Problem details
Count the lines in the rows below that contain the word "family". Give only the number.

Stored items
══════

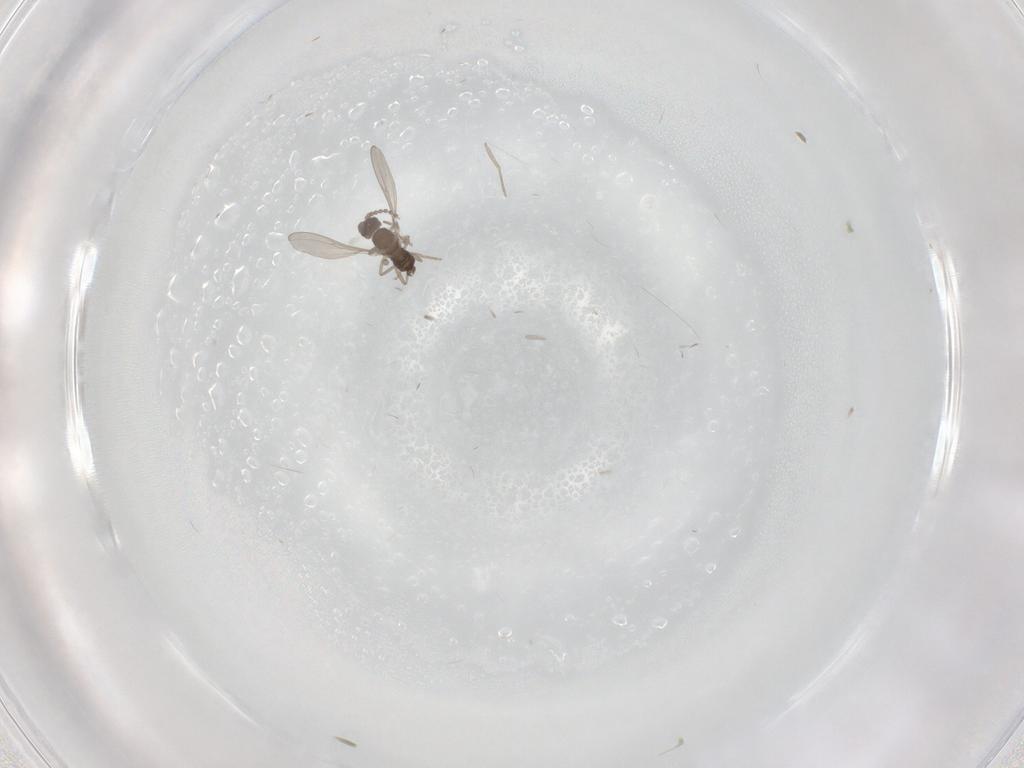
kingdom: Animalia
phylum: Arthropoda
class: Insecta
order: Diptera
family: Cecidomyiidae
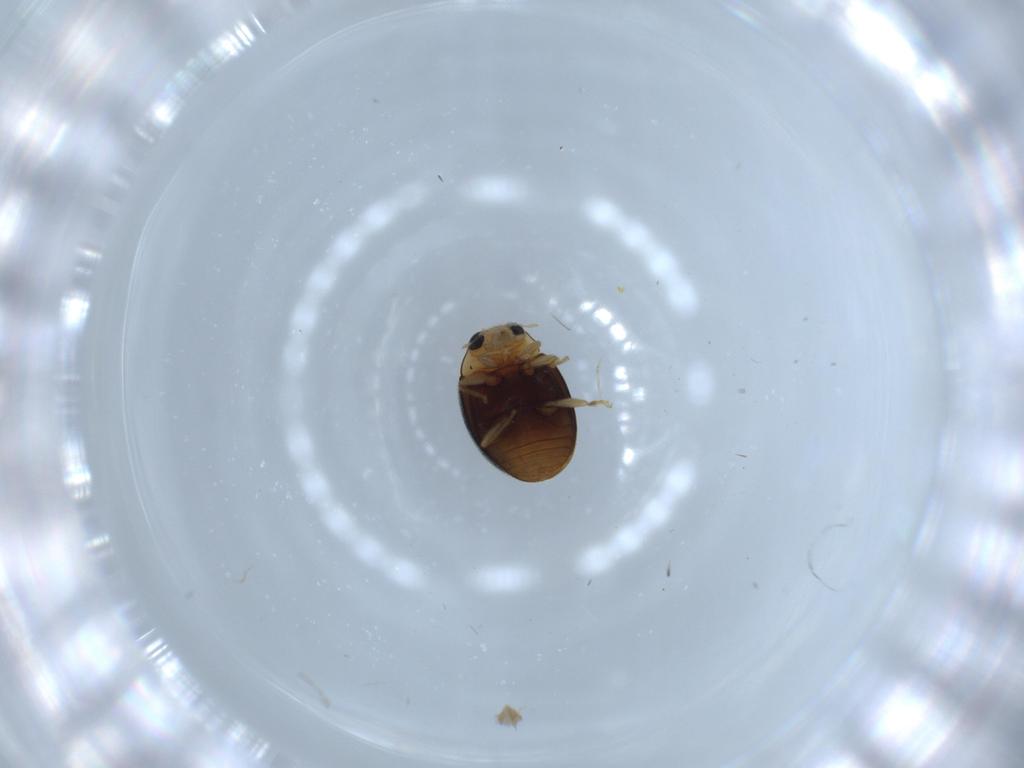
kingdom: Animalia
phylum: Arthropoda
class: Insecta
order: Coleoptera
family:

══════

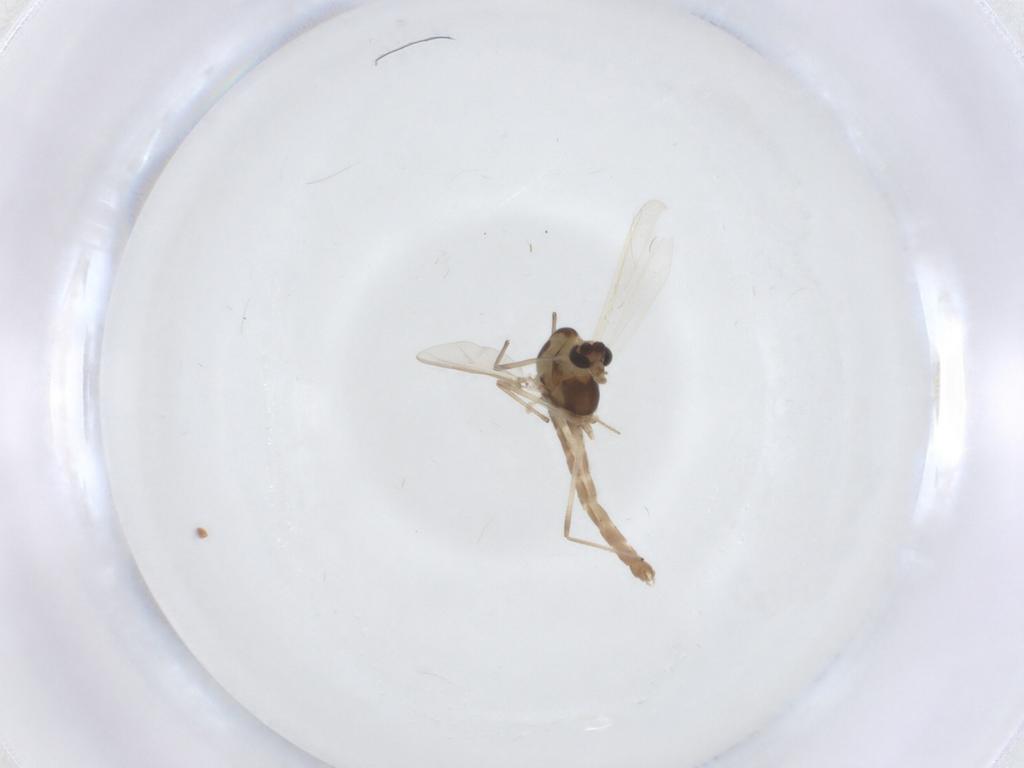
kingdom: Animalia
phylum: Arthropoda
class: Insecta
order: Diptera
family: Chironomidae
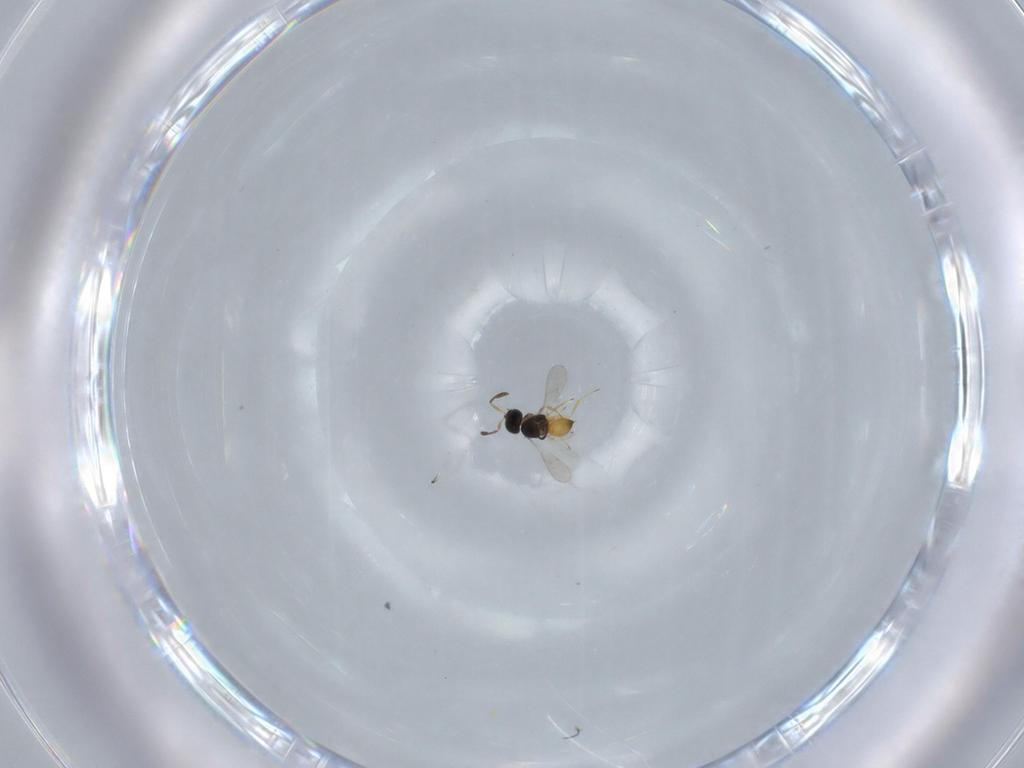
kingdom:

══════

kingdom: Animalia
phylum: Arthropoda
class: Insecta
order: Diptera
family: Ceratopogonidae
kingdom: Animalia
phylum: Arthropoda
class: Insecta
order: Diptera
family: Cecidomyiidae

══════

Exercise response
5